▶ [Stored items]
>>

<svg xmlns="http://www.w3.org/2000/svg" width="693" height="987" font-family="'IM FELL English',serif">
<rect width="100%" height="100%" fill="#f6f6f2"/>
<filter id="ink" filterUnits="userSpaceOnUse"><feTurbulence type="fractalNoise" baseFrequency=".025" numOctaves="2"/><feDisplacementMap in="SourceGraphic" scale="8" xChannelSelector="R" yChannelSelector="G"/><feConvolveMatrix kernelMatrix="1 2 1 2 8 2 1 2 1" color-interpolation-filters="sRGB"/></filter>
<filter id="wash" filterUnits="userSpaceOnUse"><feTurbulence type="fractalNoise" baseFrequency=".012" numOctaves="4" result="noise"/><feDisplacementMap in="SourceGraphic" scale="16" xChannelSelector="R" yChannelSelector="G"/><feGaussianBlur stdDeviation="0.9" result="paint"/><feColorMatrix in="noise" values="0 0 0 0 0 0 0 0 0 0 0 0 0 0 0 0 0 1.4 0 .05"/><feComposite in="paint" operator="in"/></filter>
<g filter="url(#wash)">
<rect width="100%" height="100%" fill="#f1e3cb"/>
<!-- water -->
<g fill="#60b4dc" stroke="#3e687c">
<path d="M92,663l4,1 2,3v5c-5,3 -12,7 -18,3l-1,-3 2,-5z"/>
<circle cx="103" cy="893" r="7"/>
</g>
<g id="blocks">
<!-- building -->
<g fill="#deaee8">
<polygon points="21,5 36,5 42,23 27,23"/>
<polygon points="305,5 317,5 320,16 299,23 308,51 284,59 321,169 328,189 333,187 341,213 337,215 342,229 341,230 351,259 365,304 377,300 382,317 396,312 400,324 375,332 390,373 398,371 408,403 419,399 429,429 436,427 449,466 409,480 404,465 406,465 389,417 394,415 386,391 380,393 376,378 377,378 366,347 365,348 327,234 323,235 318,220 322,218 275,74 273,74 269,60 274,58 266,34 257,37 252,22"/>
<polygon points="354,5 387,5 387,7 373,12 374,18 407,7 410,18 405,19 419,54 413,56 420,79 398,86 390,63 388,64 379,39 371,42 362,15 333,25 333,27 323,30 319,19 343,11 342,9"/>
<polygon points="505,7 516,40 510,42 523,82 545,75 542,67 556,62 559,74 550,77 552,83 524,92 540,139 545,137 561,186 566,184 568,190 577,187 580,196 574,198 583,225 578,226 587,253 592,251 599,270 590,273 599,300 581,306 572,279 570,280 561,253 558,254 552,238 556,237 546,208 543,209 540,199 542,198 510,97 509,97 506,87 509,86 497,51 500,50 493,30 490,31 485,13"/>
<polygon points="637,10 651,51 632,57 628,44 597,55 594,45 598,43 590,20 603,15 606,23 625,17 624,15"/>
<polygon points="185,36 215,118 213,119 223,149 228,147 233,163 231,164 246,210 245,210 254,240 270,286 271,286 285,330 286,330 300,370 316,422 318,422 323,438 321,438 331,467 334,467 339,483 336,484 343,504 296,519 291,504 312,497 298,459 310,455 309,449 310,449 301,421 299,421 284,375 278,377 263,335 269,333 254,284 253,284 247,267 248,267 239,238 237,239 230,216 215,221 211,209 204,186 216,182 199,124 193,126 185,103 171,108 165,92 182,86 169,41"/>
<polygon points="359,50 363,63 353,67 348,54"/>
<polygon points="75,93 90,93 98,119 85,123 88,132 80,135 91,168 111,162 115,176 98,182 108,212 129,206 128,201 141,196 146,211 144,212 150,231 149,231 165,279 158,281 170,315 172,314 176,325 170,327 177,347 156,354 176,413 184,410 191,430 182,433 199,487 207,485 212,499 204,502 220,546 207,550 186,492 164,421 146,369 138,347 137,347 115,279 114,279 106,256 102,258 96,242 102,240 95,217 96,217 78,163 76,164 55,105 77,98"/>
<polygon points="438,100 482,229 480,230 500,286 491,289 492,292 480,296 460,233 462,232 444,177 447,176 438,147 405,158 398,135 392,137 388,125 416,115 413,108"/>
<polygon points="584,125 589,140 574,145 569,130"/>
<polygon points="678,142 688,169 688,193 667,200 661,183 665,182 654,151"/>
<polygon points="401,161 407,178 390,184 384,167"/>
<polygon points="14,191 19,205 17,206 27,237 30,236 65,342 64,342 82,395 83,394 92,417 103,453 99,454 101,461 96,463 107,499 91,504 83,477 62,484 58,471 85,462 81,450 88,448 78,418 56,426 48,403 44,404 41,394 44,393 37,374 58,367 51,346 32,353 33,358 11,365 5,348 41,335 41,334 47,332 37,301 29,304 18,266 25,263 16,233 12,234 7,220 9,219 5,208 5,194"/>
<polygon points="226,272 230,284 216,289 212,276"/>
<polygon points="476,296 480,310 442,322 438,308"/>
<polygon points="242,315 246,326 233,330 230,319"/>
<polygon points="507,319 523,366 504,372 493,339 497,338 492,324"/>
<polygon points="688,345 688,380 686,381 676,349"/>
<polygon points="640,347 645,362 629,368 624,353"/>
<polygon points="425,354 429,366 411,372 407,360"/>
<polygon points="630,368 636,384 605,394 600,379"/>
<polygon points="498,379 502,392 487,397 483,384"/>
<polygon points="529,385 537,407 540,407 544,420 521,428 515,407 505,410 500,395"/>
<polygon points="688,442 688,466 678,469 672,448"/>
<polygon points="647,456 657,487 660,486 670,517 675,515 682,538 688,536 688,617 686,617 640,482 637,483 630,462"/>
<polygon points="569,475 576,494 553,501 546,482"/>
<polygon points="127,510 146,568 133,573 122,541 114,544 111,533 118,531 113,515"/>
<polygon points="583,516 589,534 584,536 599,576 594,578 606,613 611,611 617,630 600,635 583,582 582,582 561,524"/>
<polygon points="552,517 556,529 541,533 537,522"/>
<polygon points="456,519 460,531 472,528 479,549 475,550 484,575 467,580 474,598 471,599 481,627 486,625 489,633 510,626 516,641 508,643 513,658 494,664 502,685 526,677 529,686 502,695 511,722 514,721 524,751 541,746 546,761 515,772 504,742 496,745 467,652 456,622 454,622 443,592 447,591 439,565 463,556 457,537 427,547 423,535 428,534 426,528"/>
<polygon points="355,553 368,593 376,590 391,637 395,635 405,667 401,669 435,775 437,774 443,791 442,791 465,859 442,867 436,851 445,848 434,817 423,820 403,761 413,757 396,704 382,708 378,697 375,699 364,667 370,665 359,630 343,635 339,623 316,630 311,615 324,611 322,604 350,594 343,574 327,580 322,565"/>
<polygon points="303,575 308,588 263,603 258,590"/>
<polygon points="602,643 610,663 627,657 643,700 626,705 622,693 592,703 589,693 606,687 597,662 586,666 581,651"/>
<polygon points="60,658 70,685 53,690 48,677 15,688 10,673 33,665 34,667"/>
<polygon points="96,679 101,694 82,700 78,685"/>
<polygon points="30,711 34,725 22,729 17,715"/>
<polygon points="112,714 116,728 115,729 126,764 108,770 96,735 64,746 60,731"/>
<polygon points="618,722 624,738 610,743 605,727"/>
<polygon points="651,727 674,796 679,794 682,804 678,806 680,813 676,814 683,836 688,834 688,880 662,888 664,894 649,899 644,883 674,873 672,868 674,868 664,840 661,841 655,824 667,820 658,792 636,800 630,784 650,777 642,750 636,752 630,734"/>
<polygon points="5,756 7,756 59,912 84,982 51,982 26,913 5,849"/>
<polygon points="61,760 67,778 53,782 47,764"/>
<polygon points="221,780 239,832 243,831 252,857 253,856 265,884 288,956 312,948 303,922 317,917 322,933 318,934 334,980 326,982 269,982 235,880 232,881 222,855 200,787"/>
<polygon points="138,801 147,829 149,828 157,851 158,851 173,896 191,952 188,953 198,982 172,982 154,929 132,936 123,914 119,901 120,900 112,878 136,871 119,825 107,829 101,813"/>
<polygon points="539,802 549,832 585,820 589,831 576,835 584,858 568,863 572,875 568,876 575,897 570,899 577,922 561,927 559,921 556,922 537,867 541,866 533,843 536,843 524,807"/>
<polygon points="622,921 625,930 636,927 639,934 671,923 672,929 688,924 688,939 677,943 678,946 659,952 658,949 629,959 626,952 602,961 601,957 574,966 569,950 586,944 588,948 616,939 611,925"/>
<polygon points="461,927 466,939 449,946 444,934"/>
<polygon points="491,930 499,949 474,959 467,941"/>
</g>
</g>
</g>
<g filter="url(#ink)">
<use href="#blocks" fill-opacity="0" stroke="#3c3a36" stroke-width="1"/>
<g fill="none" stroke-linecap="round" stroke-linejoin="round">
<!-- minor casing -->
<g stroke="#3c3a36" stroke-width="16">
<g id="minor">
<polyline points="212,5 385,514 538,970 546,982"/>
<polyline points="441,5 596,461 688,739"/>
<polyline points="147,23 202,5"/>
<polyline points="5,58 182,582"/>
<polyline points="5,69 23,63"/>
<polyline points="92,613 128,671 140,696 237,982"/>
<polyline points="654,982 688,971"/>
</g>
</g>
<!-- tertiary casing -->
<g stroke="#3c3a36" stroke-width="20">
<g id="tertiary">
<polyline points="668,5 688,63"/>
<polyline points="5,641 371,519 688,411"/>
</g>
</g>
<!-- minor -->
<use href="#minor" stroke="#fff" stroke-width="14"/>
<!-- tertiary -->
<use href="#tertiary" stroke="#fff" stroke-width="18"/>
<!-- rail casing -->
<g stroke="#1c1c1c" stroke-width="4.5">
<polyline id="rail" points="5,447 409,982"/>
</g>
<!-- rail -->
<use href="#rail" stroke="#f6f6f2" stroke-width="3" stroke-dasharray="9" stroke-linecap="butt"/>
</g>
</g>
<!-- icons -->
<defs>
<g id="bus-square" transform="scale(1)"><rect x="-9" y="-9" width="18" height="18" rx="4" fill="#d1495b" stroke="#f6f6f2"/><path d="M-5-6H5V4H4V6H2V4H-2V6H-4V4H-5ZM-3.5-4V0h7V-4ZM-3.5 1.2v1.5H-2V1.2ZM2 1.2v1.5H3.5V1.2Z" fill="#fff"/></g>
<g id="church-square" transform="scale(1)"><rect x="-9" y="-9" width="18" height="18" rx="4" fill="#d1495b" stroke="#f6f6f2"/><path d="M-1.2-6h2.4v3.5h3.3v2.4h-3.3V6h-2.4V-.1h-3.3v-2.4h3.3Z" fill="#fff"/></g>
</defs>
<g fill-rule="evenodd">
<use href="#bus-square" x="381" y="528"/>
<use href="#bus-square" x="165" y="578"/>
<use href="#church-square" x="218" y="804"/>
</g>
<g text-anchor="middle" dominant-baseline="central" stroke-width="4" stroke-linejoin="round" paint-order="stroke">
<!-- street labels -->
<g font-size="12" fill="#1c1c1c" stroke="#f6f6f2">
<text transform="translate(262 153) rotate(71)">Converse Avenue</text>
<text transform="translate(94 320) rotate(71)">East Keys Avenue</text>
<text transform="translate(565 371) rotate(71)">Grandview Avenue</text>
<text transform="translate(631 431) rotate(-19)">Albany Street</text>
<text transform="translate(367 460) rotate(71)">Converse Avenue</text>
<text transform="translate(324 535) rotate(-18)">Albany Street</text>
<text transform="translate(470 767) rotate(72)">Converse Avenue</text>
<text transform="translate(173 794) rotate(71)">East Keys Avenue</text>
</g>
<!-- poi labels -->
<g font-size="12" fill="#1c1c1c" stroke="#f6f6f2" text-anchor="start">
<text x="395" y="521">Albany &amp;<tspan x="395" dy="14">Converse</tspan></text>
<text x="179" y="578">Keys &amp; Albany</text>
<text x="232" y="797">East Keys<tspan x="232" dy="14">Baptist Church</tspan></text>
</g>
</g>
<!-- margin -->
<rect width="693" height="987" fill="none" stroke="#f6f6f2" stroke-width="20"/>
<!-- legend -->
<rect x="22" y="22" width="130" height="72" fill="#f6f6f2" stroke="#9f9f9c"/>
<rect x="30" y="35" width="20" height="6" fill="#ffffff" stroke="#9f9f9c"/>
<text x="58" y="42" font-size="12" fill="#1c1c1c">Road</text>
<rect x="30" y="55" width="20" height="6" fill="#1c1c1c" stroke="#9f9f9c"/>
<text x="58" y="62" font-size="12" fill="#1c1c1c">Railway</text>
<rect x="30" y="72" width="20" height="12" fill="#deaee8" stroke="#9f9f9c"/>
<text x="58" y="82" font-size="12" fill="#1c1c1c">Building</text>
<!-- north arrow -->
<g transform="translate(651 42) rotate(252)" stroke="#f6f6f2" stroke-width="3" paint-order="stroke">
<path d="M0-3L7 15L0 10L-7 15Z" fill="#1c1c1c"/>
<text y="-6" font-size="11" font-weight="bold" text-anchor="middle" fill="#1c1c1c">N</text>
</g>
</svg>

<<

Show every line from the entries above in which the word "order" appears.

▶ [FINISHED EXERCISE]
<g text-anchor="middle" dominant-baseline="central" stroke-width="4" stroke-linejoin="round" paint-order="stroke">
<g transform="translate(651 42) rotate(252)" stroke="#f6f6f2" stroke-width="3" paint-order="stroke">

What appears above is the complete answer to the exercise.